## Aufgabe 1
Beantworte anhand des Textauszugs zur Nachhaltigkeitsbewertung:
(a) Was berechnet das Unternehmen gerade als Basis für ein Science Based Target?
(b) Wo kommt im Metallbereich jetzt etwas?
(c) Worum geht es momentan in der Softwareentwicklung?

## Textauszug
.....

Das Thema Nachhaltigkeitsbewertung wird in der Industrie kritisch gesehen. Die Schlüsselkriterien, die man in der Bewertung heranzieht, werden oft unterschiedlich gewichtet. Wo sehen Sie die wesentlichen Stellschrauben, wenn es um das Thema Nachhaltigkeitsbewertung geht?

Also ich glaube, man muss unterscheiden, was auf Regulierungsseite oder von Kunden zugrunde gelegt wird und was man selber für sich selbst definiert. Und das muss man irgendwie übereinander bringen. Wir wollen natürlich Klarheit darüber haben, wie unser eigener CO₂-Fußabdruck aussieht. Hier berechnen wir gerade unseren ersten Company Carbon Footprint, der dann die Basis für ein Science Based Target sein wird. Damit unterwerfen wir uns wirklich auch den wissenschaftlichen Standards, um eben Greenwashing und all diese Themen auszuschließen. Uns geht´s um wirkliche Transparenz und Ehrlichkeit. Wir sind auf der Materialseite schon mal gut aufgestellt, haben ja auch beim Polymer schon gelaunched. Im Metallbereich kommt jetzt auf der Formnext was und wir starten auch auf der Systemseite konkrete Analysen. Je industrieller und automatisierbarer die Systeme, desto leichter wird es natürlich. Jetzt haben wir in der Softwareentwicklung, wo es momentan darum geht, supportfree oder möglichst supportfree bauen zu können, auch schon wieder eine Verbesserung der Ressourceneffizienz bekommen, das heißt, wir versuchen auch in Features über Software, über einzelne Serviceangebote hier Mehrwerte zu kreieren und so für uns diesen Standard aufrechtzuerhalten, dass AM eine klimafreundliche Fertigungslösung ist.

Es gibt hinsichtlich Nachhaltigkeit einige Vorgaben und Regulierungsbestrebungen. Wie sehen Sie die teilweise Diskrepanz zwischen dem, was wirtschaftlich, industriell sinnhaft ist und was auf der anderen Seite an Vorgaben gemacht wird?

.....

## Einträge der Auflistung
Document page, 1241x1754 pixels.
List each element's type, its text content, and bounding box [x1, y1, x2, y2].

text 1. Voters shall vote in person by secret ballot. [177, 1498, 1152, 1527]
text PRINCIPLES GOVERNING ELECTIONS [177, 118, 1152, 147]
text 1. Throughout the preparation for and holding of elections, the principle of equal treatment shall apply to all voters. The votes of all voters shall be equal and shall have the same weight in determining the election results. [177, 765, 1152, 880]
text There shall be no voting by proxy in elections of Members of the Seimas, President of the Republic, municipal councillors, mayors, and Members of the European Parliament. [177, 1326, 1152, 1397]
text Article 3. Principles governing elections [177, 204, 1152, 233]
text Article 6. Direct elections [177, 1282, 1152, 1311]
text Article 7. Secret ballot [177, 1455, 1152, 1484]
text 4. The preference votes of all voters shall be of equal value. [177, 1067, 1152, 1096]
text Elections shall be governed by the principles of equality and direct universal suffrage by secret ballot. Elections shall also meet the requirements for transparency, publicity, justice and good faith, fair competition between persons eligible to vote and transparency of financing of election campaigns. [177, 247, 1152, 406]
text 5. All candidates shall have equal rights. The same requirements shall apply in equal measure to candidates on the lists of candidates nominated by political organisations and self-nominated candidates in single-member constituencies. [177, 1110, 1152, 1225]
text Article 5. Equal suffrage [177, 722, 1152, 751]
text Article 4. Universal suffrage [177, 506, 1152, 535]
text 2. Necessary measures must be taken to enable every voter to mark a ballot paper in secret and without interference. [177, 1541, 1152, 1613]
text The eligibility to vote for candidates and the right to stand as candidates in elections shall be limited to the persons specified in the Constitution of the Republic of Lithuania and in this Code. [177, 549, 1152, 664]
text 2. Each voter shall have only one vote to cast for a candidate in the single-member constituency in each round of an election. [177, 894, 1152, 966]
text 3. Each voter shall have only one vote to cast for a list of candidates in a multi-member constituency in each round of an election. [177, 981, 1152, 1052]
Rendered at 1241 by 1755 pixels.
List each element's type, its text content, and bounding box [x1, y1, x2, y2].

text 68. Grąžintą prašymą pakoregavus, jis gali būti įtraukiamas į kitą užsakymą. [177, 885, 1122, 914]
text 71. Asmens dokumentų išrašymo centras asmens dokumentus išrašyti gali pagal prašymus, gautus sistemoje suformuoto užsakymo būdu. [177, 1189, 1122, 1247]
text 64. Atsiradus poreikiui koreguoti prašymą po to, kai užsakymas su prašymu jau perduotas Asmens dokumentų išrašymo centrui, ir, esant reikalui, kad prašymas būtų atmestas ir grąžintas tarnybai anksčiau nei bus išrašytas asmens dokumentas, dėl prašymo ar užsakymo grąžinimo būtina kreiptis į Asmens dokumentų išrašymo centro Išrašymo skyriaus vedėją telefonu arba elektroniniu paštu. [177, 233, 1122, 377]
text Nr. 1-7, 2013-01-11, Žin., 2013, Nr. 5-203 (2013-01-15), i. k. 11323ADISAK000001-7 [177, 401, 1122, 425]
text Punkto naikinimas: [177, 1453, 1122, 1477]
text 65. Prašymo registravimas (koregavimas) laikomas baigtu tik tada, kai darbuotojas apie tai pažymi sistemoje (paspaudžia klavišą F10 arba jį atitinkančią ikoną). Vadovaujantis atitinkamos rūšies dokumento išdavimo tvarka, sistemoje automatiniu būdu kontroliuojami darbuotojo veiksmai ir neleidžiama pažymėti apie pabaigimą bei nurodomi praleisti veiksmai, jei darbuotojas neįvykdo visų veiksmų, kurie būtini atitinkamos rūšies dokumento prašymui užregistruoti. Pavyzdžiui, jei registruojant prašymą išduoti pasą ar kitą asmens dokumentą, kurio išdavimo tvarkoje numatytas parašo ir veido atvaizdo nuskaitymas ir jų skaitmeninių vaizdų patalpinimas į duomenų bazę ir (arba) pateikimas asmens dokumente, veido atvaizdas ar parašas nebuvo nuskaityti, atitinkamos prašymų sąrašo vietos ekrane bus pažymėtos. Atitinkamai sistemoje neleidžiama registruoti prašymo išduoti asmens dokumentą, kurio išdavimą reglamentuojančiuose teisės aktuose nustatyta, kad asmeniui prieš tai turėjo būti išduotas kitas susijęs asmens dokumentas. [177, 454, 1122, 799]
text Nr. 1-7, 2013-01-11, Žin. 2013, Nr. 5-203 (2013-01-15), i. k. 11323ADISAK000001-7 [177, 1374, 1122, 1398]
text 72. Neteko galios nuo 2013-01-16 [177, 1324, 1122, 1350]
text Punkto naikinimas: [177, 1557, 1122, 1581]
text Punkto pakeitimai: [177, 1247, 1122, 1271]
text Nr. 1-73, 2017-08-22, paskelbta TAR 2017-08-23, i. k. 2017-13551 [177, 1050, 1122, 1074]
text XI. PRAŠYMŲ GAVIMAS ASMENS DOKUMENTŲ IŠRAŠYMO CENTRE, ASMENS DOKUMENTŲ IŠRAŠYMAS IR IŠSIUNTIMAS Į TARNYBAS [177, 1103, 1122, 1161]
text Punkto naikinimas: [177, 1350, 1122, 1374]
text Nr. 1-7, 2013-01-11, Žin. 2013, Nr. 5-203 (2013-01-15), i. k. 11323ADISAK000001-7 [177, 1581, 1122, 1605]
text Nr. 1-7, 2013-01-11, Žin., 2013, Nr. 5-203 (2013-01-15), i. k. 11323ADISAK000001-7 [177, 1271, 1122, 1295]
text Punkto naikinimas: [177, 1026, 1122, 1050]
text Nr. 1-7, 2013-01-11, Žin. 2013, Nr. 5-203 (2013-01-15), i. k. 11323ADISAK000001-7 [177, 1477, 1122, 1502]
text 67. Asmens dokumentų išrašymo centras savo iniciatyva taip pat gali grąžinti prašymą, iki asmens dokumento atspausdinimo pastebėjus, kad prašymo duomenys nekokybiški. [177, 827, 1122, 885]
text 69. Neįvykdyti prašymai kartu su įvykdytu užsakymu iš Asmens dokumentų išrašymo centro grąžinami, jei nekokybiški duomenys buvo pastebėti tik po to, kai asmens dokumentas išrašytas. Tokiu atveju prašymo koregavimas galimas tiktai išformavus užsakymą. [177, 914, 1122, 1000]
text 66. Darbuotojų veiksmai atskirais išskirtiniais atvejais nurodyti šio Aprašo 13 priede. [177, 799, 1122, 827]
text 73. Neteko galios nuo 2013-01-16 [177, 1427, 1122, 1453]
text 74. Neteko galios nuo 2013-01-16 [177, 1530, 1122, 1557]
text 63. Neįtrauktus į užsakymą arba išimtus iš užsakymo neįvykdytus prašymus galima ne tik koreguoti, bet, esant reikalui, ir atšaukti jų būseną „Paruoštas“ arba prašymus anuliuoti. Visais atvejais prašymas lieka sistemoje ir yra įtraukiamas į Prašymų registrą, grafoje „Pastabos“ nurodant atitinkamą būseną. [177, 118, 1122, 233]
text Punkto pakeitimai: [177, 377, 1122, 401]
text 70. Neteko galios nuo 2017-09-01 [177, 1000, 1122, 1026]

.....

## Aufgabe 2
Kopiere aus der Auflistung den Abschnitt, der mit der Zeile mit „text 68. Grąžintą“ beginnt und mit der Zeile mit „text 71. Asmens“ endet, beide eingeschlossen, Zeichen für Zeichen.

## Schriftliche Lösung 1
(a) Den ersten Company Carbon Footprint.
(b) Auf der Formnext.
(c) Darum, supportfree oder möglichst supportfree bauen zu können.

## Schriftliche Lösung 2
text 68. Grąžintą prašymą pakoregavus, jis gali būti įtraukiamas į kitą užsakymą. [177, 885, 1122, 914]
text 71. Asmens dokumentų išrašymo centras asmens dokumentus išrašyti gali pagal prašymus, gautus sistemoje suformuoto užsakymo būdu. [177, 1189, 1122, 1247]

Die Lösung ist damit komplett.